Every stage has a stable name (walk, parse, chunk, relate, enrich, embed-pack). Because stages are just an ordered list keyed by name, you can reshape the pipeline with a small, conceptual API on DirectoryPipeline:

MethodWhat it does
stages()Return the current ordered stage list.
insert(index, stage)Insert a custom stage at a 0-based position.
append(stage)Add a stage to the end.
replace(name, stage)Swap out the stage with the given name.
drop(name)Remove the named stage entirely.

These return the pipeline for chaining. (Components — not stages — are swapped separately with use(parser=..., llm=..., store=...); see Bring your own stack.)
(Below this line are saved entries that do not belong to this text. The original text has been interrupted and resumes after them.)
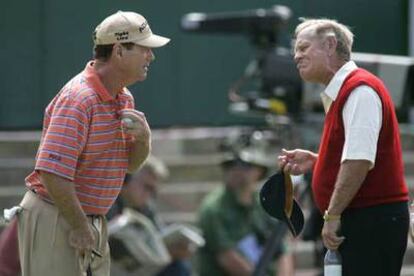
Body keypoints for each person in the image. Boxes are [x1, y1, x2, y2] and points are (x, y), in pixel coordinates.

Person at [16, 11, 170, 276]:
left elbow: (129, 166)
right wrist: (78, 225)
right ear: (119, 51)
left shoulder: (124, 98)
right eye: (144, 49)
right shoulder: (79, 98)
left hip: (87, 220)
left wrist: (144, 139)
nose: (151, 56)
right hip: (58, 215)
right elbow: (52, 173)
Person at [278, 19, 409, 276]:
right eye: (296, 49)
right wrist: (320, 161)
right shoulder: (348, 90)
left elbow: (359, 161)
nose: (296, 56)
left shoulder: (359, 90)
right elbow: (358, 155)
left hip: (368, 220)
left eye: (304, 48)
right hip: (365, 219)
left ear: (330, 45)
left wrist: (332, 215)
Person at [197, 149, 294, 276]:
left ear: (259, 171)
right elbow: (226, 258)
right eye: (231, 166)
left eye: (245, 166)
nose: (237, 171)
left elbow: (282, 250)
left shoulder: (265, 204)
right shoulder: (213, 208)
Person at [107, 155, 195, 276]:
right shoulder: (107, 204)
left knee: (179, 266)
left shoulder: (146, 209)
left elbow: (160, 236)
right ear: (126, 179)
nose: (149, 195)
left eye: (153, 190)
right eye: (147, 187)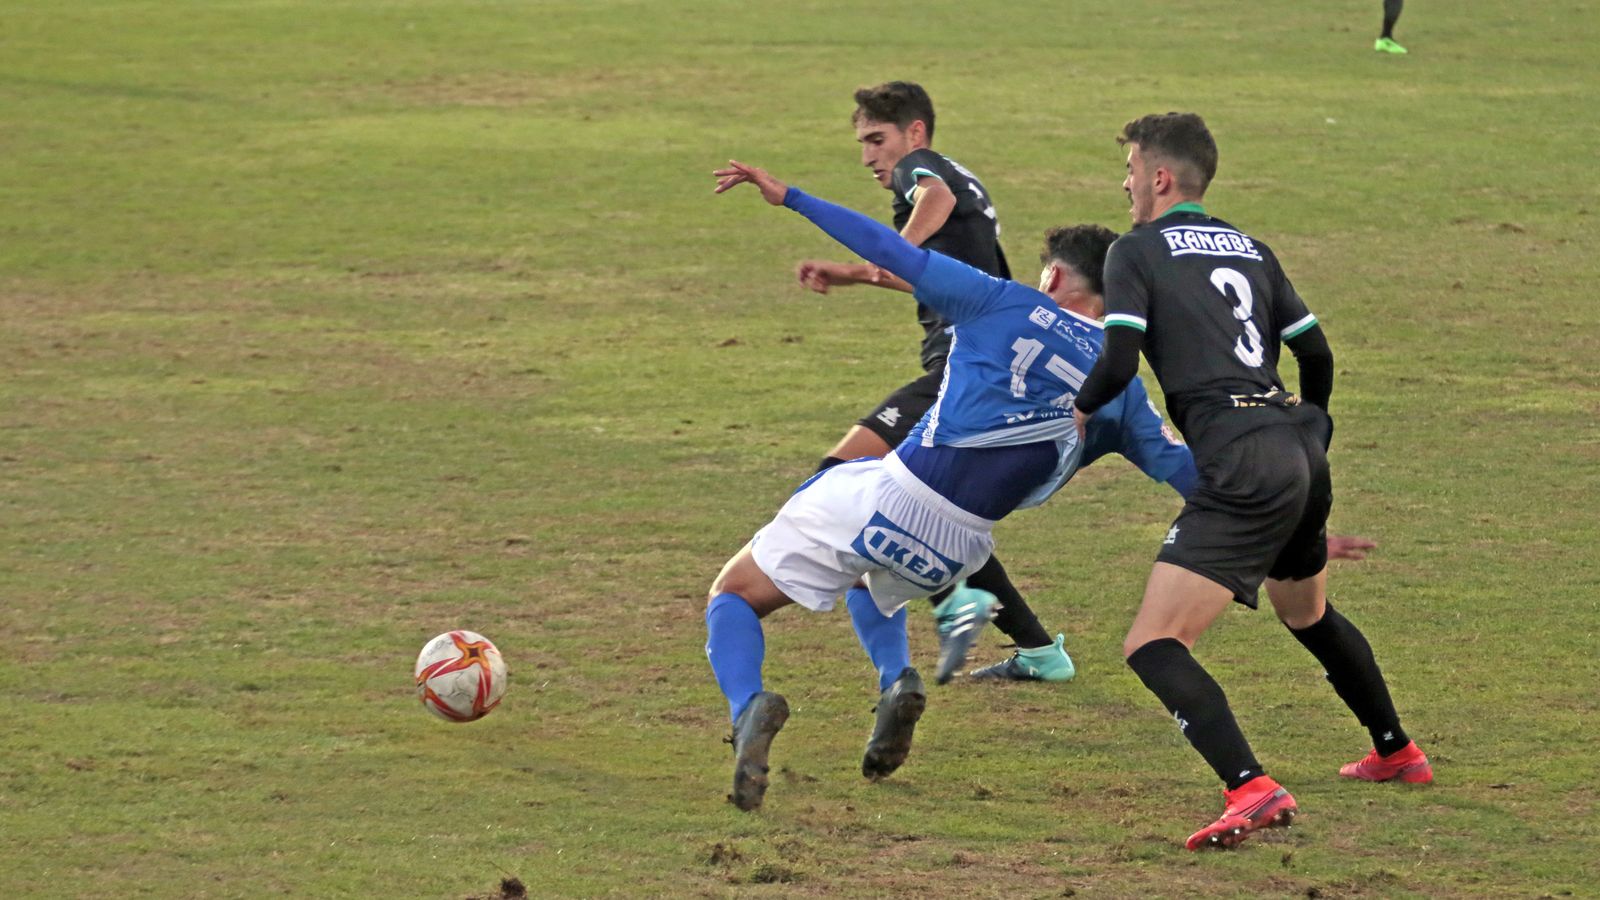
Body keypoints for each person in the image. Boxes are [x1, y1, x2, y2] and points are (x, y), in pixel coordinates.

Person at [706, 160, 1123, 811]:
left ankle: (747, 707)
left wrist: (788, 195)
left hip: (906, 483)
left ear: (1055, 277)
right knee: (870, 566)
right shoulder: (1122, 373)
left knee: (734, 591)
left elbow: (890, 245)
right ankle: (896, 678)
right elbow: (1177, 456)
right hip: (962, 544)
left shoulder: (1000, 297)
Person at [1071, 112, 1431, 851]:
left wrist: (1075, 411)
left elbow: (1117, 363)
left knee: (1153, 642)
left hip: (1241, 459)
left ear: (1160, 177)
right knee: (1306, 612)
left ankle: (1250, 786)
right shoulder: (1251, 248)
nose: (1127, 182)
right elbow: (1318, 355)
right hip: (1298, 446)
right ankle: (1396, 751)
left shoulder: (1135, 251)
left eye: (1132, 169)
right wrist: (1315, 430)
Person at [796, 81, 1076, 686]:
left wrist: (894, 248)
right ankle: (1031, 647)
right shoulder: (959, 174)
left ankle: (922, 641)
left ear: (914, 134)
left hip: (962, 369)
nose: (869, 155)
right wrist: (854, 273)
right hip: (979, 363)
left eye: (878, 139)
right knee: (937, 514)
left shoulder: (922, 171)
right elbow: (942, 276)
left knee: (837, 478)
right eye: (862, 143)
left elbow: (936, 200)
from indx import DirectoryPipeline
# PiiRedactStage and MyChunker are user-defined — see /guides/custom-stage/.
pipeline = (
DirectoryPipeline(embedder="bge-m3", store="chroma")
.drop("enrich") # skip all LLM work
.insert(3, PiiRedactStage()) # lands after Chunk (index 2) and before Relate (which shifts from 3 to 4) — and therefore before Enrich
)
space = pipeline.run("./notes", "./out")
  • drop("enrich") — skip LLM/VLM work entirely. Useful when no model is available, or when you only need the structural graph (folders, neighbors, relations) without topics, tags, or summaries. This is a fully supported, common operation.
  • drop("embed-pack") — produce a graph-only space with no vectors. Handy when a downstream store self-embeds, or when you want to inspect structure before committing to an embedder. (The CLI exposes the same intent as --no-embed.)
  • insert(i, stage) — add a custom pass such as redaction before Enrich so sensitive content is stripped before any egress-capable component sees it, or a deduplication step before Relate.
  • replace("chunk", MyChunker()) — substitute a built-in stage with your own implementation.

Not every failure should stop a build. indx distinguishes two kinds:

  • Per-item (skip) — a single file fails to parse, or one document’s LLM call times out. The item is skipped, a skip-kind error is appended to ctx.errors, and the pipeline continues. This is the default behaviour for Parse and Enrich.
  • Fatal — misconfiguration, an unreachable store, an unresolvable component name, or a stage raising an unhandled exception. The pipeline aborts and re-raises a wrapping error.

The --strict CLI flag (and strict=True in the SDK) promotes every skip into a fatal error — so any single failure aborts the run. Either way, errors are visible: nothing is silently swallowed, and ctx.errors ends up on space.metadata["errors"] for inspection.

Because the pipeline is an ordered list and every stage shares one typed contract, the same code runs from a laptop to an air-gapped server: drop the cloud stages or swap in local components without rewriting orchestration. Stages stay replaceable and optional, components stay swappable by name, and the output stays deterministic and portable.